Pigs can regenerate heart muscle for only a few days after birth. But in one remarkable study, researchers injured the heart by removing part of the apex of the left ventricle one day after birth, and then induced heart attack 28 days after birth. Control pigs without the Day 1 resection showed no repair of heart attack damage at Day 56. In contrast, the pigs that had a resection one day after birth, and then had experimental heart attacks at Day 28, showed heart repair by Day 56 – notably an absence of dead heart muscle, known as an infarction. Furthermore, these pigs had more cardiomyocytes throughout their left ventricles.
This study showed that heart muscle cells in large mammals can be induced to proliferate and regenerate by inducing a heart injury at Day 1 to extend the neonatal regneration window. “If this cardiomyocyte cell-cycle activation can be activated in neonates, the same signaling pathways may be activated in adults as well,” the authors wrote, “which is highly impactful and significant.”
Another possible approach to endogenous generation is the direct programming of cardiac fibroblasts into cardiomyocytes. Inducing proliferation of cardiomyocytes will also need ways to promote growth of heart blood vessels to supply the new cardiomyocytes.

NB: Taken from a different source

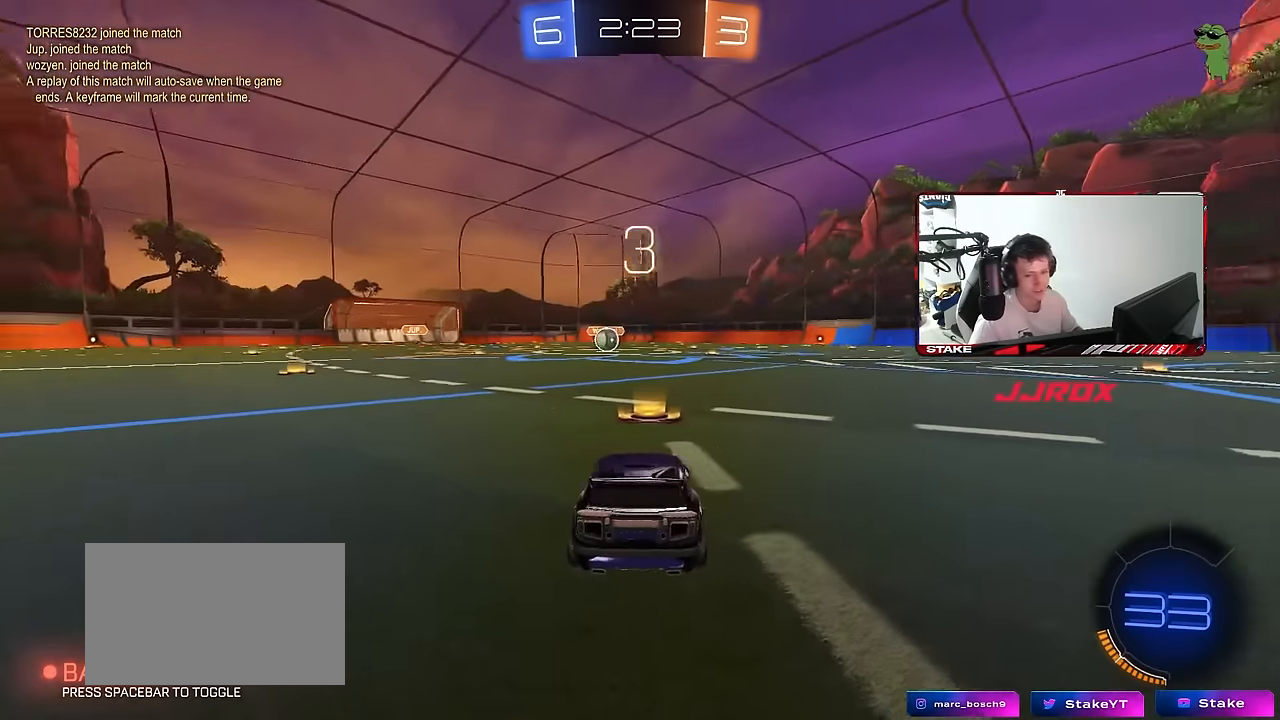
{"keys": ["w"], "mouse": ["left"], "mouse_move": "down-right", "events": [[184, "w", "down"]]}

In conclusion, the authors believe that short-term approaches to clinical trials of post heart-attack therapies will use cells like cardiospheres or cell products. The longer-term approach, the reviewers said, will target “a more direct remuscularisation of the injured left ventricle by ‘turning back the clock’ of the cardiomyocyte cell-cycle or generating new cardiomyocytes from other cell types such as fibroblasts.”
“However, the efficiency and safety of these strategies, particularly their ability to generate cardiomyocytes seamlessly coupled with their native counterparts and to allow a regulation of these induced proliferative events preventing an uncontrolled and harmful cardiac growth, still need to be appropriately addressed before moving to clinical applications.”